What ways do you think you or your church glorifies itself, and thus distracts from the glory of God?

8 comments

  1. These are healthy thoughts and questions, Ben! I appreciate your self-awareness without being too “curved inward” (sorry can’t recall the fancy word for that at the moment…)

    Since I recently re-titled my blog “a public criticism of University Bible Fellowship”, your point about criticizing other ministries causes me to ponder. I’ve decided to keep my title for now, however, and don’t mind being called a critic of UBF because my hope is not to destroy the ministry but to call attention to unaddressed problems.

    I do find a narcissistic tendency in me to glorify myself. I find that public discussion is one helpful way to remove such tendencies (though I suppose blogging may have the opposite affect at times). But mainly I find that publicly sharing my thoughts allows my thoughts to be challenged in ways they never could be when I keep them to myself or only share them with people who agree with me. I appreciate ubfriends because it has helped me to see many different opinions and we’ve sharpened each other.

    Your thoughts above and the articles in your links show me the importance of balance. Thanks again for keeping the discussion going.

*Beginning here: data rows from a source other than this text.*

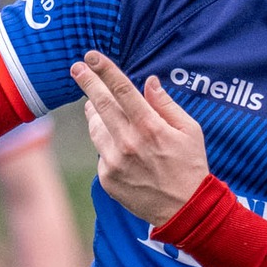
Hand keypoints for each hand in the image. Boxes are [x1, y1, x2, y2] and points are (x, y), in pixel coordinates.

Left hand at [71, 51, 209, 225]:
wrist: (185, 210)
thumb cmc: (190, 165)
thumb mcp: (190, 130)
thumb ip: (166, 104)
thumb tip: (149, 82)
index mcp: (150, 127)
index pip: (122, 91)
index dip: (105, 71)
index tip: (91, 56)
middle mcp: (128, 143)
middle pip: (101, 105)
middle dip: (87, 83)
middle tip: (76, 67)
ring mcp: (114, 162)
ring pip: (96, 128)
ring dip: (94, 113)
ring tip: (95, 104)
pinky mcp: (107, 178)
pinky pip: (102, 152)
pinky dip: (108, 143)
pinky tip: (120, 146)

  2. It is “incurvatus in se,”–perhaps my favorite Latin phrase, since it might be the only one I know!

    I was just thinking that the re-titling of your blog might not be the optimal way to win friends or influence people, according to Dale Carnegie: http://www.amazon.com/How-Win-Friends-Influence-People/dp/0671027034

    Perhaps, you are not trying to win friends, but you are trying to influence people, and I was just wondering if that might be a prudent way to do so. Just some thoughts, that’s all.

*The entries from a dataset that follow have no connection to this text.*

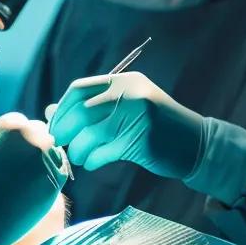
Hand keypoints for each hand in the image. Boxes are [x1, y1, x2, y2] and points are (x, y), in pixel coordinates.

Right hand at [0, 113, 67, 244]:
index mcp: (12, 127)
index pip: (20, 122)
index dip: (10, 136)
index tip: (4, 149)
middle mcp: (34, 140)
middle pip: (40, 135)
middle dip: (28, 145)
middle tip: (16, 164)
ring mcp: (46, 163)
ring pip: (52, 153)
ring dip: (41, 160)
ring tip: (23, 177)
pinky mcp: (53, 186)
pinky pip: (58, 173)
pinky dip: (48, 177)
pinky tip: (31, 188)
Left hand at [44, 72, 204, 178]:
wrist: (195, 143)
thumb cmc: (155, 127)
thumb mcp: (124, 110)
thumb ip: (91, 109)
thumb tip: (49, 112)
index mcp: (124, 81)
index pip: (79, 90)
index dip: (62, 109)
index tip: (55, 126)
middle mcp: (131, 94)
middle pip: (82, 110)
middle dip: (64, 129)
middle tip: (59, 143)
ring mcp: (138, 116)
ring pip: (91, 133)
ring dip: (79, 149)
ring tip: (80, 157)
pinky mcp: (143, 140)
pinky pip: (106, 151)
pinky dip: (94, 159)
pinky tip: (94, 163)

    • Thanks Ben. You are correct: I am not trying to win friends. Yet in an odd way I’ve made WAY more friends in the past 2 years than in the prior 20 years combined.

      But neither am I trying to influence people. Frankly speaking, if UBF people want to submit to the life-time authority of a UBF shepherd, so be it. If they want to deny the abuse and praise God, so be it.

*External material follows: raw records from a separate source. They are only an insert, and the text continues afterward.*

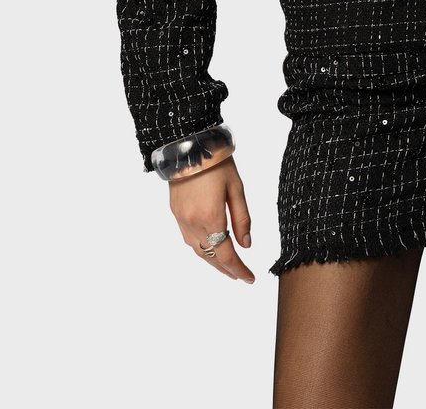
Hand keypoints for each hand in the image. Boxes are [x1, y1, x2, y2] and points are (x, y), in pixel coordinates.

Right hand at [168, 155, 255, 283]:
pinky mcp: (175, 213)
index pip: (226, 255)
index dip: (239, 269)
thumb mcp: (236, 188)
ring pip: (197, 251)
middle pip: (211, 257)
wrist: (188, 146)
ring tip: (227, 266)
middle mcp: (193, 223)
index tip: (250, 278)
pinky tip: (209, 247)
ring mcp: (181, 219)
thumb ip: (242, 218)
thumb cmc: (217, 162)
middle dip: (226, 269)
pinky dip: (201, 248)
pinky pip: (188, 239)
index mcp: (211, 217)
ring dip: (212, 262)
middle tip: (241, 275)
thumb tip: (247, 245)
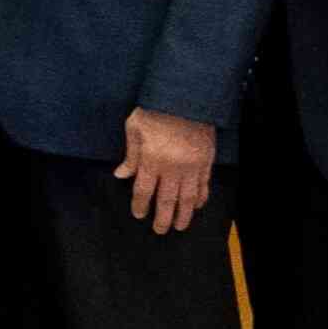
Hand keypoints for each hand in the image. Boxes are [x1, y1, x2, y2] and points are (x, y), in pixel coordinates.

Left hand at [119, 107, 217, 231]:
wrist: (186, 97)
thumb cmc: (155, 111)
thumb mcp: (134, 129)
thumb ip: (130, 155)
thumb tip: (121, 175)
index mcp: (152, 160)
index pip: (144, 190)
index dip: (141, 205)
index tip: (139, 215)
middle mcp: (173, 167)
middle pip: (167, 199)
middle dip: (163, 217)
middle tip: (160, 230)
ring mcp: (192, 166)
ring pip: (188, 197)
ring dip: (184, 214)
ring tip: (180, 226)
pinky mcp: (206, 161)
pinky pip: (204, 185)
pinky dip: (201, 198)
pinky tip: (196, 206)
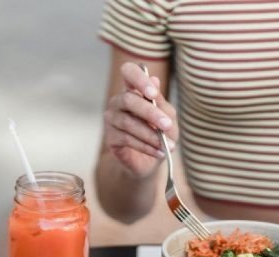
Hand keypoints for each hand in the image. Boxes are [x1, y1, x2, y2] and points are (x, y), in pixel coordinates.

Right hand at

      I am “holding up a stop sign” to invoke discussions and publicly documenting “the other side” that UBF had denied for decades. What purpose does that serve? I don’t know fully, but I am convinced I must do it. In 2019 or so there will be another round of people who will need some reference points to make sense of their past choices.

  3. Many people who have been hurt by UBF have become quite good friends. This bothers some people in UBF, for they feel as though (correctly to some degree perhaps that) the disgruntled ex-UBFers are not overflowing with thankfulness for the “abundant grace and blessings” they received in UBF and continue to enjoy, but only focus on and rehash the “bad stuff.”

    Personally, I don’t buy such “guilt-tripping” insinuations that does no one any good. It is far better to take responsibility for our errors, rather than to take credit for our good. No Christian can ever claim the latter because all good comes ultimately from God, and NOT from the “sacrificial Bible teacher.”

  4. A friend, semi-jokingly perhaps, commented on Facebook that I might be posting often on Facebook to glorify myself.

    There is surely an element of truth to this because of our own deceitful hearts (Jer 17:9), where even our very best righteous deeds are filthy (Isa 64:6).

    So, how do we post stuff, and overcome the ever present temptation and our own inner default to draw attention to ourselves (incurvatus in se), so that we truly give God the glory?

    • I haven’t seen any of your posts, Ben, as “self-glorifying” (well ok maybe some of the cat pictures…)

      I think it is like the golf swing analogy, where we cannot hit a good golf ball by constantly over-analyzing our swing. Just be yourself, be self-aware and live your life.

      I think it is far more dangerous to constantly think about how to give God glory. Be a friend to sinners and God will certainly be glorified.

      Those who demand “Give glory to God” sound like the self-glorifying Pharisees when they interviewed the blind man Jesus healed.

  5. Shucks, my cat pictures are among my favorite posts!